Some students view blogs as online personal diaries that are of little value to news audiences. Sure, there are lots of "online journals" out there, but many savvy media writers and media organizations are also experimenting with blogs in interesting (and, I would argue, valuable) ways. Here are a few examples:
- The Editors Weblog, published by the World Editors Forum, offers "editorial solutions for the newspaper renaissance." It covers trends in news reporting, editing and news coverage worldwide.
- NewMediaMusings, a blog by J.D. Lasica, former editor of the Sacramento Bee and now a writer, blogger, media consultant and director of Ourmedia.org, a grassroots citizen media project.
- VisualEditors blog, the news editing and design network, offers comments and links to news on the media.
- AdRants, a blog/website that combines commentary on advertising, marketing and media trends with "a pinch of attitude."
- Church of the Customer blog, an informative (and self-promoting) blog by two marketers, Ben McConnell and Jackie Huba, on the effects of word of mouth on customer loyalty and "customer evangelism."
- Micropersuasion, a blog by Edelman Senior VP Steve Rubel that "explores how new technologies are transforming marketing, media and public relations."
- PR meets the WWW, a blog on public relations, communication, and the World Wide Web of new technologies, by Constantin Basturea, founder of NewPR Wiki and co-organizer of Global PR Blog Week.
Has blogging changed from a liability to an asset in the PR job market?
During the nascent days of blogging, when both emerging and large corporations were firing staffers for blogging-related offenses, the jury was out on whether blogging was a nefarious habit, to be hidden when applying for jobs, or a positive career move.
The recent ascension of two high-profile bloggers - Steve Rubel, formerly of CooperKatz, and Jeremy Pepper, formerly of his own firm Pop PR, who were hired by Edelman and Weber Shandwick, respectively - suggests the negative valence of blogging has turned positive. Indeed, today's more pressing question isn't whether you can get a job if you blog, but, rather, whether you can get a job without a blog.

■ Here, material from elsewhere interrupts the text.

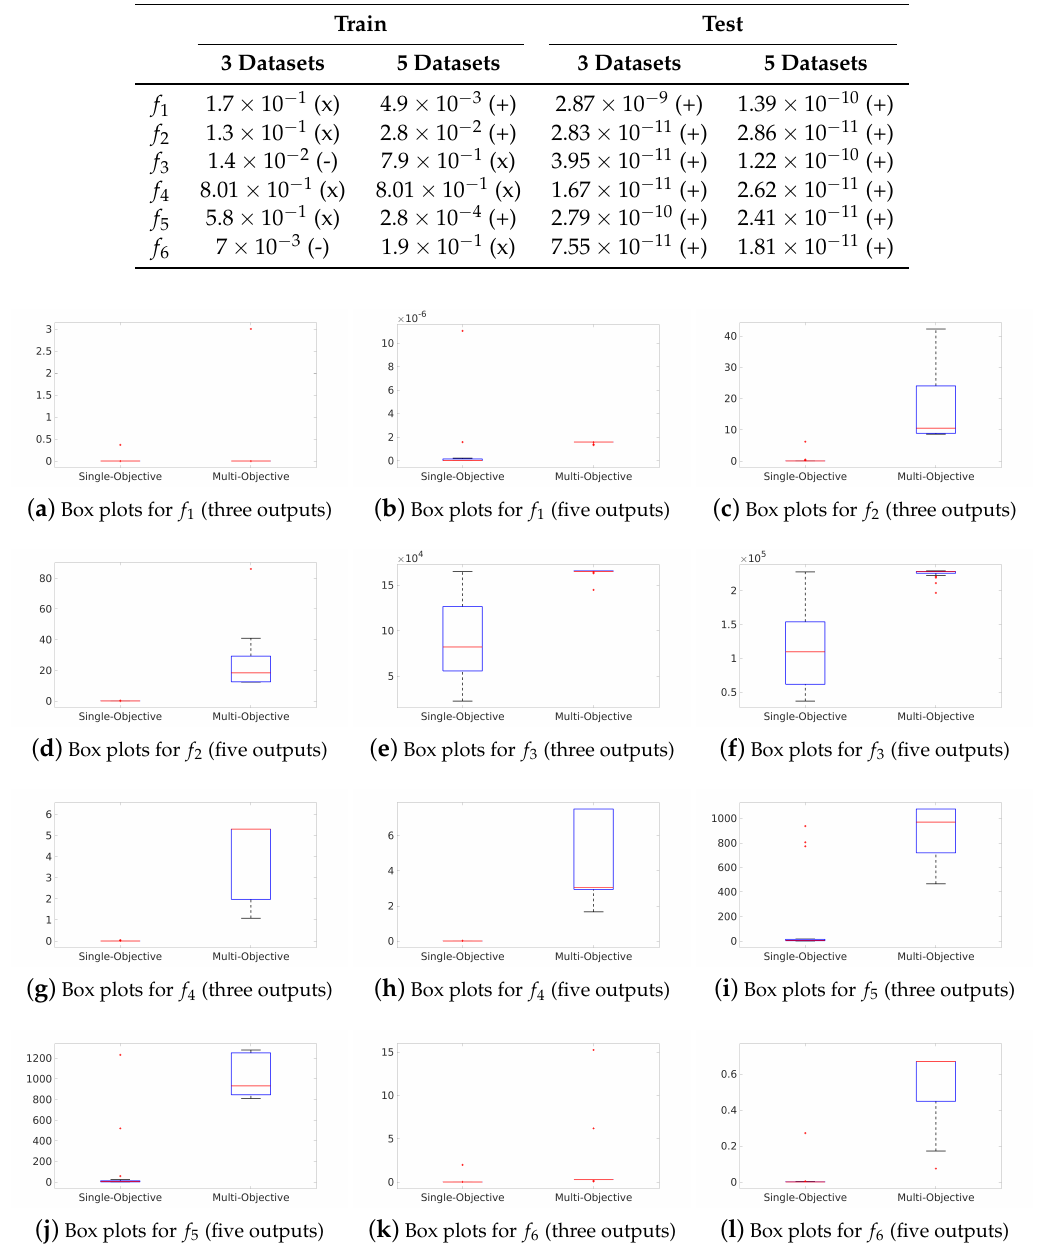
Table 2. Statistical tests to compare algorithms in the results of all benchmark algebraic expressions.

Well, the short answer is yes, but it's more complicated than that.... (direct link to the rest of this story)
It's still possible to argue that blogging is just the "fad du jour," but I think it's getting harder. I think blogging is a significant emerging medium. In fact, you could say blogs are to the World Wide Web what cable TV is to television. (Of course, you might argue that blogs are like HGTV and the Oxygen channel, not ESPN, HBO and MTV...and I'd probably agree.)
The media world is changing and we've got to change with it...or be left behind.